Assigned task: Output the line that contains "Últimas noticias sobre estos" together with each line after it, through the final line of the listing below, word for word; omit pictures.

********************

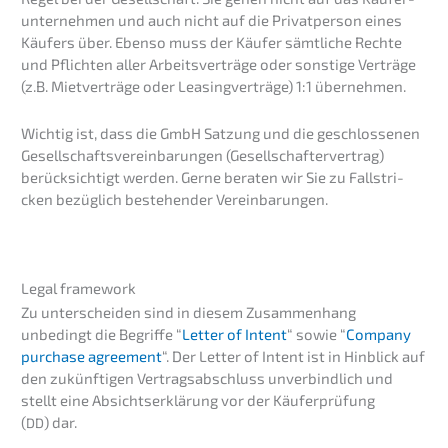
un­ter­neh­men und auch nicht auf die Privat­per­son eines
Käufers über. Ebenso muss der Käufer sämtli­che Rechte
und Pflich­ten aller Arbeits­ver­trä­ge oder sonsti­ge Verträ­ge
(z.B. Mietver­trä­ge oder Leasing­ver­trä­ge) 1:1 übernehmen.
Wichtig ist, dass die GmbH Satzung und die geschlos­se­nen
Gesell­schafts­ver­ein­ba­run­gen (Gesell­schaf­ter­ver­trag)
berück­sich­tigt werden. Gerne beraten wir Sie zu Fallstri­
cken bezüg­lich bestehen­der Vereinbarungen.
Legal frame­work
Zu unter­schei­den sind in diesem Zusam­men­hang
unbedingt die Begrif­fe “
Letter of Intent
“ sowie “
Compa­ny
purcha­se agree­ment
“. Der Letter of Intent ist in Hinblick auf
den zukünf­ti­gen Vertrags­ab­schluss unver­bind­lich und
stellt eine Absichts­er­klä­rung vor der Käufer­prü­fung
(
) dar.
DD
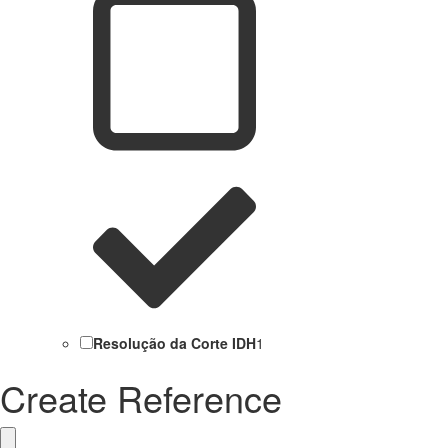
Resolução da Corte IDH
1
Create Reference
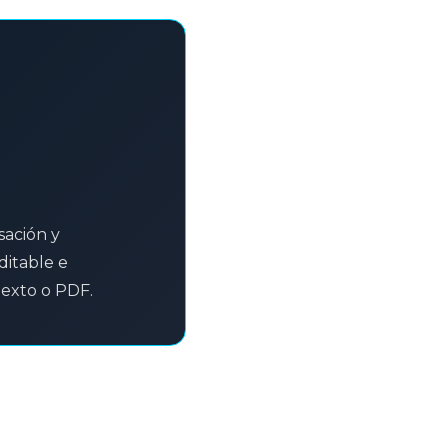
sación y
ditable e
texto o PDF.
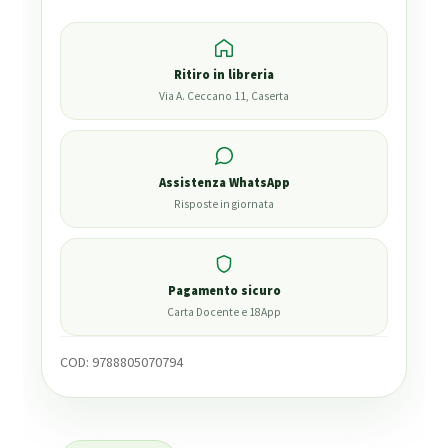
Ritiro in libreria
Via A. Ceccano 11, Caserta
Assistenza WhatsApp
Risposte in giornata
Pagamento sicuro
Carta Docente e 18App
COD:
9788805070794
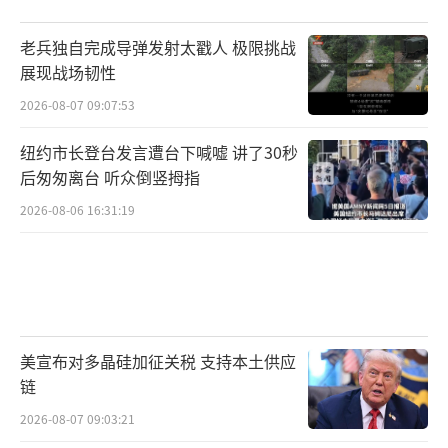
老兵独自完成导弹发射太戳人 极限挑战
展现战场韧性
2026-08-07 09:07:53
纽约市长登台发言遭台下喊嘘 讲了30秒
后匆匆离台 听众倒竖拇指
2026-08-06 16:31:19
美宣布对多晶硅加征关税 支持本土供应
链
2026-08-07 09:03:21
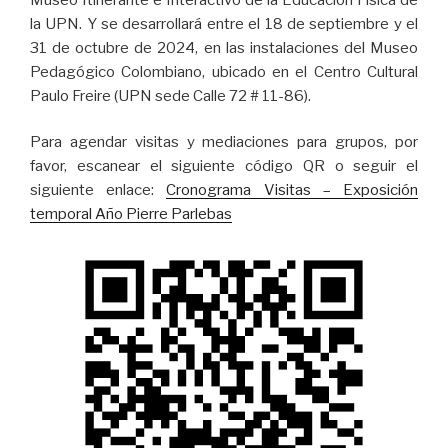
la UPN. Y se desarrollará entre el 18 de septiembre y el
31 de octubre de 2024, en las instalaciones del Museo
Pedagógico Colombiano, ubicado en el Centro Cultural
Paulo Freire (UPN sede Calle 72 # 11-86).
Para agendar visitas y mediaciones para grupos, por
favor, escanear el siguiente código QR o seguir el
siguiente enlace:
Cronograma Visitas – Exposición
temporal Año Pierre Parlebas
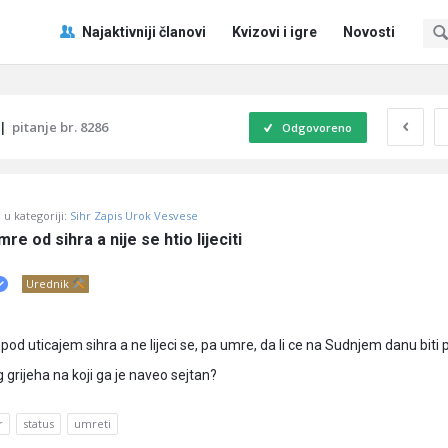
Pitaj
Pitaj
Najaktivniji članovi
Kvizovi i igre
Novosti
Učene
Učene
®
®
Navigacija
|
pitanje br. 8286
Odgovoreno
u kategoriji:
Sihr Zapis Urok Vesvese
e od sihra a nije se htio lijeciti
Urednik
pod uticajem sihra a ne lijeci se, pa umre, da li ce na Sudnjem danu biti
grijeha na koji ga je naveo sejtan?
r
status
umreti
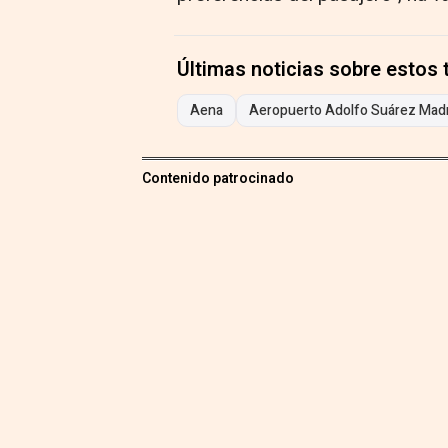
Últimas noticias sobre estos
Aena
Aeropuerto Adolfo Suárez Madr
Contenido patrocinado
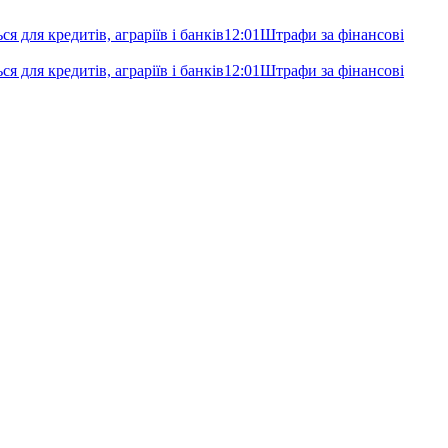
я для кредитів, аграріїв і банків
12:01
Штрафи за фінансові
я для кредитів, аграріїв і банків
12:01
Штрафи за фінансові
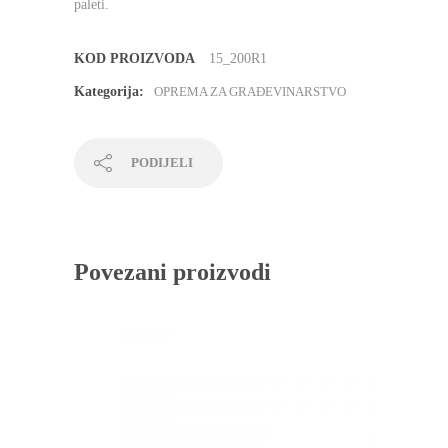
paleti.
KOD PROIZVODA
15_200R1
Kategorija:
OPREMA ZA GRAĐEVINARSTVO
PODIJELI
Povezani proizvodi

********************

Expected output:
Últimas noticias sobre estos
Aena
Aeropuerto Adolfo Suárez Madr
Contenido patrocinado
я для кредитів, аграріїв і банків
12:01
Штрафи за фінансові
я для кредитів, аграріїв і банків
12:01
Штрафи за фінансові
paleti.
KOD PROIZVODA
15_200R1
Kategorija:
OPREMA ZA GRAĐEVINARSTVO
PODIJELI
Povezani proizvodi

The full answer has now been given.